Risoni and Olive Salad

Risoni and Olive Salad


111 people made this

This pasta salad goes well with the addition of either tuna or bbq chicken, and you can vary the amount of feta depending on your taste.


Serves: 8 

  • 4 cups (1 litre) chicken stock
  • 450g risoni pasta
  • 1 1/2 tablespoons butter
  • 1/4 cup (60ml) extra-virgin olive oil
  • 1 1/2 teaspoons minced garlic
  • 1/2 teaspoon dried basil
  • 1/2 teaspoon dried thyme
  • 1/4 teaspoon chilli flakes
  • 1 cup (135g) pine nuts
  • 1 cup (135g) pitted kalamata olives
  • 60g capers, with liquid
  • 340g basil-flavoured feta cheese
  • 300g fresh spinach leaves, chopped
  • 1 tablespoon lemon juice

Preparation:20min  ›  Cook:15min  ›  Ready in:35min 

  1. Bring the chicken stock to a boil over high heat. Add the risoni pasta and cook until al dente, 8 to 10 minutes.
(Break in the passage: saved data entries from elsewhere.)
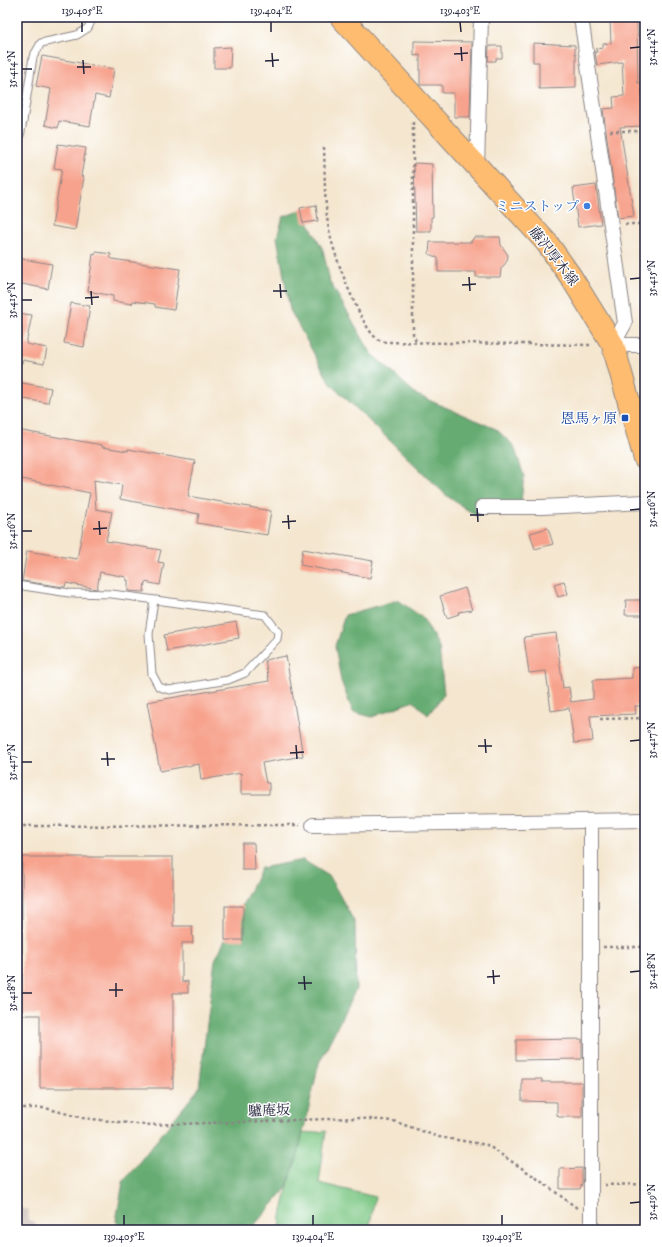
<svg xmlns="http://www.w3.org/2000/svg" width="662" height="1247" viewBox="0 0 662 1247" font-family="'IM FELL DW Pica','Noto Serif JP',serif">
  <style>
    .industrial { fill: #cec1b9 }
    .green { fill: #7dc885; stroke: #507560 }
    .forest { fill: #66ac72; stroke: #446756 }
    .building { fill: #f7a28c }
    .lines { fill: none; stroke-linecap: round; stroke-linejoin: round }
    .service-casing { stroke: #8b8485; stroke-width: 9 }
    .minor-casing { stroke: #8b8485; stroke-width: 16 }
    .primary-casing { stroke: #8b8485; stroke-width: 24 }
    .path { stroke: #8b8485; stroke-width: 2.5; stroke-dasharray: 3 3; stroke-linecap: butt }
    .service { stroke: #fff; stroke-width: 7 }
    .minor { stroke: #fff; stroke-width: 14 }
    .primary { stroke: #fdbc70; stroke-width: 22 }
    .ticks { fill: none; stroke: #22223b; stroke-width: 1.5 }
    .shop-dot { fill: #3f7fe0; stroke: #fff; stroke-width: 1.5 }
    .transit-dot { fill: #1a4fb4; stroke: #fff; stroke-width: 1.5 }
    .labels { text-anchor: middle; stroke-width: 3; stroke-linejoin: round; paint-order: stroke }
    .shop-label { font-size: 14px; fill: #366cbe; stroke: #fff; text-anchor: end }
    .street-label { font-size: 14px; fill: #22223b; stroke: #fff }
    .transit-label { font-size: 14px; fill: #164399; stroke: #fff; text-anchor: end }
    .neatline { fill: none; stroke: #22223b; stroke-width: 1.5 }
    .ticks-label { font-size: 10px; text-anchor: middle; fill: #22223b }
  </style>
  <rect width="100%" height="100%" fill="#fff"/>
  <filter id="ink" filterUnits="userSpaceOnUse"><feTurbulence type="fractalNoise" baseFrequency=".025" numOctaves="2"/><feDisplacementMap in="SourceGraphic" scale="8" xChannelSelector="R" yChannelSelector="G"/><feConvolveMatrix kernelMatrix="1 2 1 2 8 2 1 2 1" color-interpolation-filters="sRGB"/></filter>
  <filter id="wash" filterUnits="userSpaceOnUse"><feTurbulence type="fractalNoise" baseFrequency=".012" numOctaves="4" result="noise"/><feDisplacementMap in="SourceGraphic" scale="16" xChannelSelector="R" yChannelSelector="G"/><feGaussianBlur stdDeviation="0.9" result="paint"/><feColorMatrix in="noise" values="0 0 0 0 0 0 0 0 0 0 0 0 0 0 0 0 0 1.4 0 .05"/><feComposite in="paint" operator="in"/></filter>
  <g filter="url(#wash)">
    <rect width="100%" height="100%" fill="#f4e6cf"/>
    <polygon class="industrial" points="17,1207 29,1210 28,1220 35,1222 38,1230 17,1230"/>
    <polygon class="green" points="326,1131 319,1183 375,1197 369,1230 280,1230 281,1216 300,1134"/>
    <g class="forest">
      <polygon points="302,210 323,250 330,282 371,353 417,395 496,429 514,446 524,476 520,510 475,515 447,496 330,383 290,310 277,237 283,217"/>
      <polygon points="398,600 423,618 439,647 444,694 428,715 413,701 372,717 353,712 341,681 335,646 345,615"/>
      <polygon points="303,860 329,876 355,923 356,989 319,1063 297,1159 286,1189 250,1230 123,1230 116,1221 123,1182 199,1088 215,960 261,868"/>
    </g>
    <g id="blocks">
      <g class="building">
        <polygon points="637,18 638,83 641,83 645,126 620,127 634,216 618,218 603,109 614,108 613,97 624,96 622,62 597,65 595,52 597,52 596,49 603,48 603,44 611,43 610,20"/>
        <polygon points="414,41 472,42 470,117 454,117 454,93 442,93 442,85 420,85 420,55 414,56"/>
        <polygon points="533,43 575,45 575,54 576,54 576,88 539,89 539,62 533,62"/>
        <polygon points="489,46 502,46 502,58 496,58 496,61 488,61"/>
        <polygon points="231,47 230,68 214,68 214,48"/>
        <polygon points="42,56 114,69 109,98 95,95 90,126 59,121 58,128 45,125 51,89 36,86"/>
        <polygon points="58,144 86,148 81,176 84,177 75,230 52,226 62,169 54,168"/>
        <polygon points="414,163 432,164 433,217 431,217 431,231 416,231"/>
        <polygon points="596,185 601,224 578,227 573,188"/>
        <polygon points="316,205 318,221 303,223 300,208"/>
        <polygon points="474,237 500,237 501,245 508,255 507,261 501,269 500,277 476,277 476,272 438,272 438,258 429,254 430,242 471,242"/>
        <polygon points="96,252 111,254 110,257 112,259 180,269 174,310 155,307 155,304 133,301 132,304 113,301 113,296 88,291 93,254 95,255"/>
        <polygon points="17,258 52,264 48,289 17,283"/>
        <polygon points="71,303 90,306 84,347 64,343"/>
        <polygon points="17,313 32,315 26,344 47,348 44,364 23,360 22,363 17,362"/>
        <polygon points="17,382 51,388 48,403 17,398"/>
        <polygon points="17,430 102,445 102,447 128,451 128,449 195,461 188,496 271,511 267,535 197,523 199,514 120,499 122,485 94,480 96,509 112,512 106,541 161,550 158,562 164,563 160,585 145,582 144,592 128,591 128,580 126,580 126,577 100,572 97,589 66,583 65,587 22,581 27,551 77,559 90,493 17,478"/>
        <polygon points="548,528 553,544 535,549 530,533"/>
        <polygon points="303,549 373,561 370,578 300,565"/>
        <polygon points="564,581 568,594 558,597 554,584"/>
        <polygon points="465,588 472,610 458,612 459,614 447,618 440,596"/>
        <polygon points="626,600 645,600 645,615 625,615"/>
        <polygon points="236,622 239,638 167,651 164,635"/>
        <polygon points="556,633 563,688 569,687 571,702 593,699 593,680 632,678 632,668 645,667 645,706 635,706 636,714 590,716 593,741 574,743 569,708 551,711 546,671 529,673 524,637"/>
        <polygon points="286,656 303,756 262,763 266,783 269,783 269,794 241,794 241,773 201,780 199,764 160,771 147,702 269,681 265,660"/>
        <polygon points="242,843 254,843 255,870 242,870"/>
        <polygon points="22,857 173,857 173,926 192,926 193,943 182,943 182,982 188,981 188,993 173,993 173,1088 40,1088 40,1015 22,1015"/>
        <rect x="225" y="906" width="18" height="34"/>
        <polygon points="582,1039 582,1059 516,1060 516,1040"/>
        <polygon points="522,1079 542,1079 542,1082 582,1082 582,1117 559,1117 557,1115 557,1102 522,1101"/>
        <polygon points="582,1168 582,1183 580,1189 560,1189 560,1169"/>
      </g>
    </g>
  </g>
  <g filter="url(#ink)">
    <use href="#blocks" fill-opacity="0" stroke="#8b8485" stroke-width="1"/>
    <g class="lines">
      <defs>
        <g id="service">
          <polyline points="17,120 23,121 17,151"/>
          <polyline points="23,121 33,57 41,43 77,35 88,28 93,17"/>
          <polyline points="17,585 69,593 112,594 265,615 278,632 277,639 245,673 228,680 169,690 159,687 152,674 149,634 154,600"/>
        </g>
        <g id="minor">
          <polyline points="581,17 625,323 613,345"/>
          <polyline points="477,169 481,17"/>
          <polyline points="613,345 645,345"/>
          <polyline points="482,507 542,507 645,502"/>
          <polyline points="591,821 591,1230"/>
          <polyline points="313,825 645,820"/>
        </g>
        <polyline id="primary" points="341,17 547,243 571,277 613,345 645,459"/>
      </defs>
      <use href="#service" class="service-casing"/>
      <use href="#minor" class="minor-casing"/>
      <use href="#primary" class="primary-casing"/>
      <g class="path">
        <polyline points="413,122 413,334 417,343"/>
        <polyline points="610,131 645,131"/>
        <path d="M324 147C325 174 324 203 329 230 333 253 359 322 375 337 377 340 382 341 385 342L592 345"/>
        <polyline points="625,224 645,224"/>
        <polyline points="600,719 645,718"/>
        <polyline points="17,826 300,825"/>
        <polyline points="603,947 645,947"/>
        <polyline points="17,1108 45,1108 83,1118 146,1125 358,1118 393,1121 439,1137 487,1145 535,1177 577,1208"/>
        <polyline points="604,1185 645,1184"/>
      </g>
      <use href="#service" class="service"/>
      <use href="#minor" class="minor"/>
      <use href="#primary" class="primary"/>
    </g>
  </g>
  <path class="ticks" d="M82 22V32M271 22V32M460 22 461 32M461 47 462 61M630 48 640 47M272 53 273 67M454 54 468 53M83 60 84 74M265 61 279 60M77 67H91M22 69H32M469 277 470 291M630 279 640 278M280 284 281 298M462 285 476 284M91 291 92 305M273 291H287M85 298 99 297M22 300H32M477 508 478 522M630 510 640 509M288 515 289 529M470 515H484M99 521 100 535M282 522 296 521M93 529 107 528M22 531H32M485 739 486 753M630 741 640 740M296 745 297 759M478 746H492M107 752 108 766M290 753 304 752M101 759H115M22 762H32M493 970 494 984M630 972 640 971M304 976 305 990M487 977 500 976M116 983V997M298 983H312M109 990H123M22 993H32M630 1203 640 1202M124 1215V1225M313 1215V1225M502 1215V1225"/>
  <circle class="shop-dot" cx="587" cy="206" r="4"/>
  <rect class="transit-dot" x="621" y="414" width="8" height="8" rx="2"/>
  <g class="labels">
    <g class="shop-label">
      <text x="579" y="211">ミニストップ</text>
    </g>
    <g class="street-label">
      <text transform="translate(554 256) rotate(52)" y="5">藤沢厚木線</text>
      <text transform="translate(269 1110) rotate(-2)" y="5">驢庵坂</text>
    </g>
    <g class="transit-label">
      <text x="617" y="423">恩馬ヶ原</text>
    </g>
  </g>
  <rect width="662" height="1247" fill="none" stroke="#fff" stroke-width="44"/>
  <rect x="22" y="22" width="618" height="1203" class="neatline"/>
  <g class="ticks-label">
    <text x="82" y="14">139.405°E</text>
    <text x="271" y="14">139.404°E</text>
    <text x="460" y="14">139.403°E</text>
    <text transform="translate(651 47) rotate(-90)" y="4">35.414°N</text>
    <text transform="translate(11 69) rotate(-90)" y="4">35.414°N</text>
    <text transform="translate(651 278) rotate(-90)" y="4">35.415°N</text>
    <text transform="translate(11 300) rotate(-90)" y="4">35.415°N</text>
    <text transform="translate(651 509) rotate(-90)" y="4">35.416°N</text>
    <text transform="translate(11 531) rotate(-90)" y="4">35.416°N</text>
    <text transform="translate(651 740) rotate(-90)" y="4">35.417°N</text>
    <text transform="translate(11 762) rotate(-90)" y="4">35.417°N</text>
    <text transform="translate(651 971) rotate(-90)" y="4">35.418°N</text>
    <text transform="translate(11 993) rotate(-90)" y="4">35.418°N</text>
    <text transform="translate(651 1202) rotate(-90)" y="4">35.419°N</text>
    <text x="124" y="1240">139.405°E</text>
    <text x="313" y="1240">139.404°E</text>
    <text x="502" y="1240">139.403°E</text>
  </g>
</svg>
Drain well, then pour the risoni into a bowl and toss with the butter to keep it from sticking; set aside.
  2. While the pasta is cooking, heat the olive oil in a frypan over medium heat. Stir in the garlic and cook until the garlic softens and the aroma mellows, about 2 minutes. Stir in the basil, thyme, chilli flakes and pine nuts. Cook and stir until the pine nuts have toasted to a light golden brown.
  3. Stir the pine nut mixture into the risoni along with the olives, capers, feta cheese, spinach and lemon juice. Serve either warm or cold, but it's better the next day.